We wszystkich czytaniach uroczystości narodzin św. Jana Chrzciciela widzimy zadanie, dla którego rodzi się prorok. Sam prorok też jest świadomy, po co jest posłany: "bym nawrócił do Niego Jakuba i zgromadził Mu Izraela (...)", ale również Bóg mówi do Sługi: "ustanowię cię światłością dla pogan, aby moje zbawienie dotarło aż do krańców ziemi" (Iz 49,5-6). W wersecie Alleluja przed Ewangelią: "Ty, dziecię, zwać się będziesz prorokiem Najwyższego, gdyż pójdziesz przed Panem przygotować Mu drogę" (Łk 1,76). W Ewangelii: "Chłopiec zaś rósł i wzmacniał się duchem, a żył na pustkowiu aż do dnia ukazania się przed Izraelem" (Łk 1,80). W drugim czytaniu: "Jan głosił chrzest nawrócenia całemu ludowi izraelskiemu" (Dz 13,24).

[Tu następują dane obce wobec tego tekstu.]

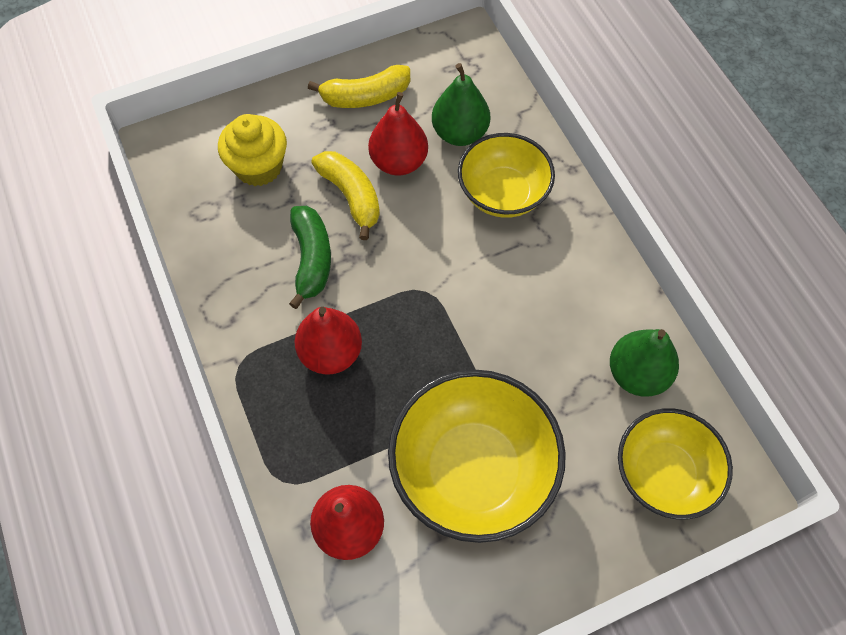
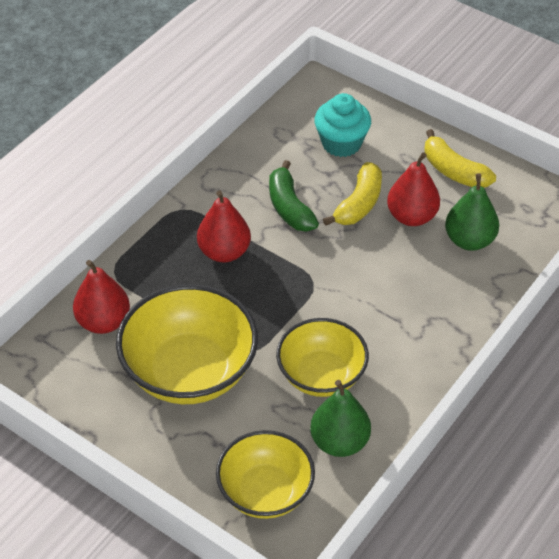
camera: 60 degrees right, 15 degrees down
(258, 167) = (341, 143): yellow cupcake -> turquoise cupcake
(311, 259) = (289, 207): green banana -> green banana turned 105 degrees clockwise
(503, 193) = (436, 290): yellow bowl -> yellow bowl (321, 375)

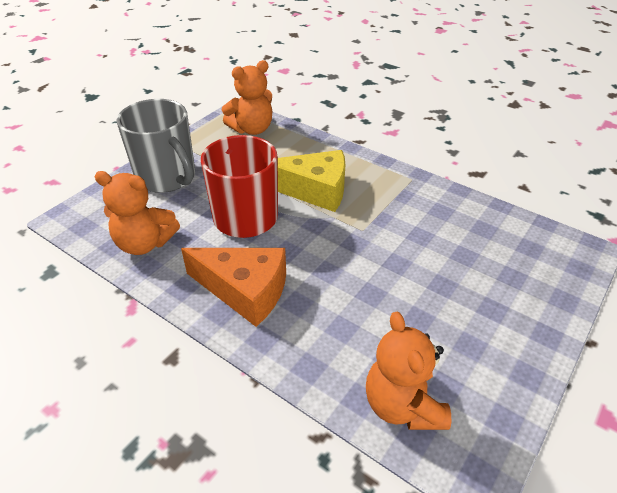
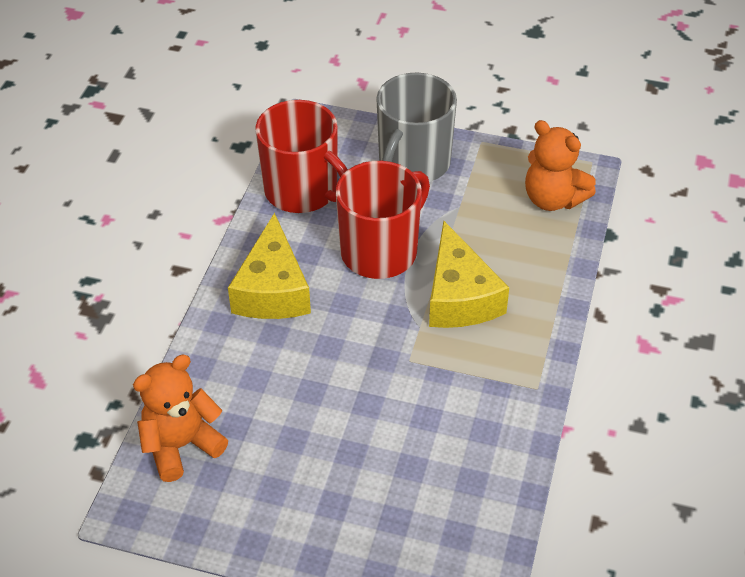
camera: 70 degrees right, 5 degrees up
(144, 243) = (303, 191): orange teddy bear -> red mug
(245, 291) = (272, 289): orange cheese -> yellow cheese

Prorok się rodzi, bo Bóg chce. Bóg sam daje prorokowi siebie, udziela mu swojego życia, aby przelewał je w innych, pogubionych w ciemnościach. Zanurzeni w życie Jezusa Chrystusa mamy udział również i w Jego misji prorockiej. Wierzysz, że przez Ciebie Bóg chce dawać życie i światło tak dla bliskich, jak i dalekich od Boga? Tak, mamy być dla siebie prorokami, ale i dla "krańców ziemi". Jan Chrzciciel poprzedzał i przygotowywał obecność Jezusa Boga-Człowieka, który żył na ziemi około 33 lat. Zadanie to wypełnił bardzo dobrze. Jezus uwielbiony, zasiadający po prawicy Ojca, chce nadal przychodzić do wielu serc i miejsc. Przez kogo?

Dziś możesz narodzić się jako prorok, kiedy wejdziesz w pustkowie, kiedy w ubóstwie pozwolisz dotknąć się łasce Boga. Serce przeniknięte świętą obecnością Boga staje się twórcze: przez wszystko (w Twojej profesji, którą masz) objawiaj Boga i pociągaj do Niego.

Tak dzisiaj może i powinien narodzić się prorok dla tego czasu.